I read this really interesting book this week, In the Name of Identity: Violence and the Need to Belong by Amin Maalouf. Maalouf is Lebanese but has spent much of his life in France. The book is written over 20 years ago, but I was amazed at how insightful it is for contemporary dynamics and the spirit of the air as it relates to identity and expressions of identity-based violence including ethnic, religious, and political conflict.
Today it’s not hard to see the prevalence of so many people asserting their “identity” in the face of some historical power that has marginalized or oppressed that perceived identity to some degree. This is some of the spirit of critical theory and postcolonial theory globally. Maalouf offers a really great critique of identity as it so often is used today as a license for violence, where violence is expressed in the range of “othering” people who have different beliefs or views than you. This violence towards the other can be through exclusionary or toxic anger and judgment or it can involve physical violence as the more extreme tactic to eradicate differing viewpoints or threats to one’s “identity.”

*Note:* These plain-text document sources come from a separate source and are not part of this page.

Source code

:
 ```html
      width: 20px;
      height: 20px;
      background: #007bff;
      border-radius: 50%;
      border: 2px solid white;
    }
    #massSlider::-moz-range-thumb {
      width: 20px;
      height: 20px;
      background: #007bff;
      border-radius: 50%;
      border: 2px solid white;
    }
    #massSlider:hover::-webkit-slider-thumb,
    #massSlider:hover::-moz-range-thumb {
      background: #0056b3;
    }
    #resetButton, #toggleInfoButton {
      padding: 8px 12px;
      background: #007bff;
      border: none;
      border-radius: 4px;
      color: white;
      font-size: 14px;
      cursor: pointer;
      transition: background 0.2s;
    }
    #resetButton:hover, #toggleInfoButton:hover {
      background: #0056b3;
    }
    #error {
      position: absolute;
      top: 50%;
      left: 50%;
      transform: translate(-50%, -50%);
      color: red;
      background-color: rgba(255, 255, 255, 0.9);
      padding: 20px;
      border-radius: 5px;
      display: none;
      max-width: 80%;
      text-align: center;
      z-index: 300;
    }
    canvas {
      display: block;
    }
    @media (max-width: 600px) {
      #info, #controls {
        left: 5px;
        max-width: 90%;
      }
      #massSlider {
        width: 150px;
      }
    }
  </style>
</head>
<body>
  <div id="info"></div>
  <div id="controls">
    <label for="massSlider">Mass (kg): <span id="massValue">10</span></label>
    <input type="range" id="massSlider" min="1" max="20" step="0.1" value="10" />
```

Maalouf warns of the toxic nature of allowing one component of identity to become the organizing principle around one’s self and life. As I’m reading other things on this topic now, what Maalouf is talking about is the radicalization of some aspect of identity, which can take place around ethnic, national, religious, gender, political, and other lines. Maalouf uses his own story as an example of someone with a very complex identity, in that he has many fascinating aspects to his identity, but he asserts strongly that he has one identity. And that identity is not synonymous with one feature of his life but a combination of “allegiances” that shape his unique identity in this world. He explores some of the dangers in the past and potentially in the future of people militarizing one aspect of identity for the sake of belonging or justice.
A section of his book is called “Taming the Panther,” reflecting a metaphor for how to approach identity. Panthers attack if persecuted and may attack if neglected or left alone or if wounded, yet they can be tamed. Much of the book is exploring how particular aspects of identity become radicalized because of hostility or persecution or hegemony. He also talks about how the same can happen as a result of globalization and the unseen forces that tend to move towards uniformity and conformity. An interesting element was the argument that political correctness or the militant efforts to ensure rights at all cost against the other in the long run actually works to erode diversity completely and create a different type of tyranny.
I found this to be a really insightful critique of contemporary identity politics and what is happening in many places globally. Maalouf identifies as an Arab, Christian, living in France for much of his life (aspects of his identity). Much of Maalouf’s thought I believe does flow out of a deeper reflection about the image of God, just community, and social order out of concern for the oppressed and marginalized. Several of these ideas have practical value for the challenging matters of how to govern and create safe spaces for people of difference.